* [Your objective]: Your answer should be every line of the records that contains the word "click", copied as it stands.

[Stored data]

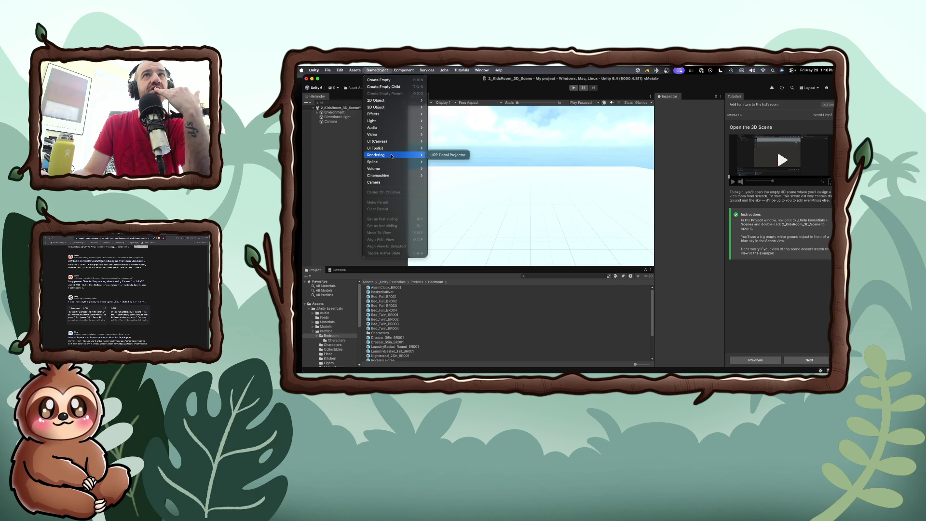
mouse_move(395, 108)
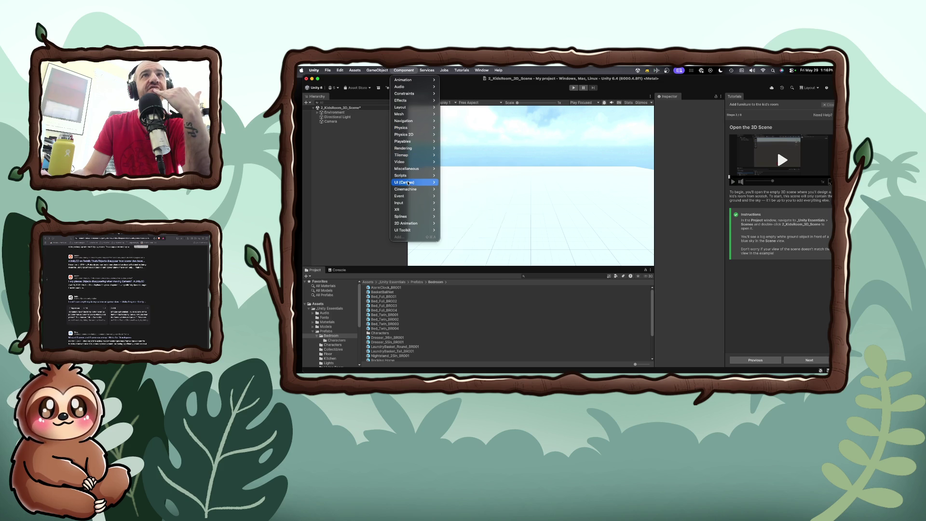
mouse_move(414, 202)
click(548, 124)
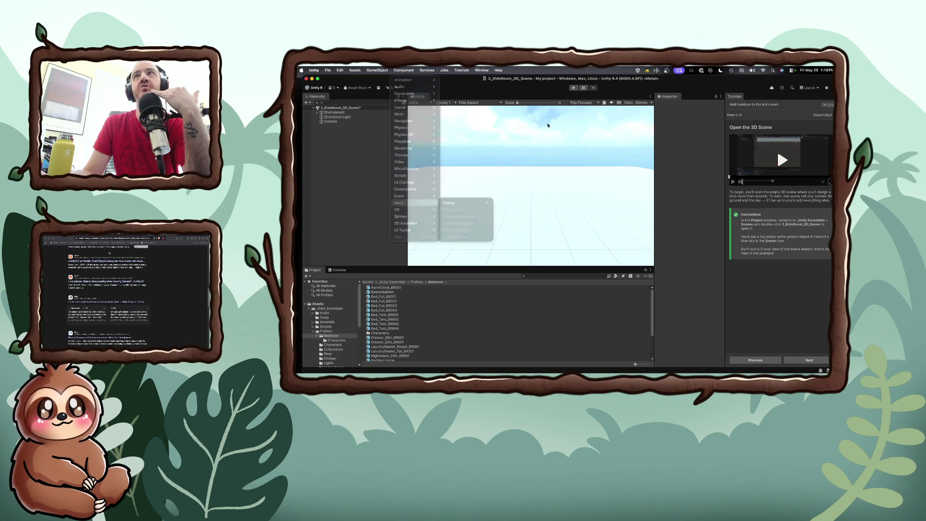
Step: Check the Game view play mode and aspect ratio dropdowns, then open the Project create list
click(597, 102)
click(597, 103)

* [Your solution]:
click(548, 124)
click(597, 102)
click(597, 103)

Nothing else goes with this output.